Data records

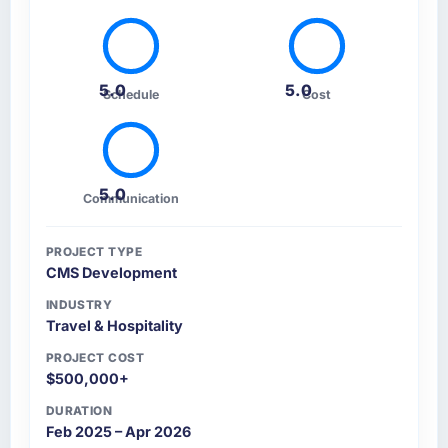
5.0
5.0
Schedule
Cost
5.0
Communication
PROJECT TYPE
CMS Development
INDUSTRY
Travel & Hospitality
PROJECT COST
$500,000+
DURATION
Feb 2025 – Apr 2026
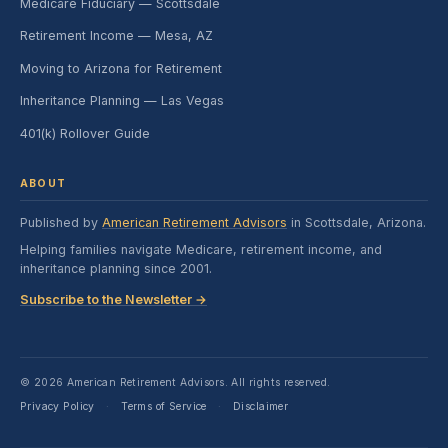
Medicare Fiduciary — Scottsdale
Retirement Income — Mesa, AZ
Moving to Arizona for Retirement
Inheritance Planning — Las Vegas
401(k) Rollover Guide
ABOUT
Published by
American Retirement Advisors
in Scottsdale, Arizona.
Helping families navigate Medicare, retirement income, and
inheritance planning since 2001.
Subscribe to the Newsletter →
© 2026 American Retirement Advisors. All rights reserved.
Privacy Policy
Terms of Service
Disclaimer
·
·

Directive
How many lines of the material above contain the string "Advisors"? Case counts. Reply with the number only.

Solution to this exercise
2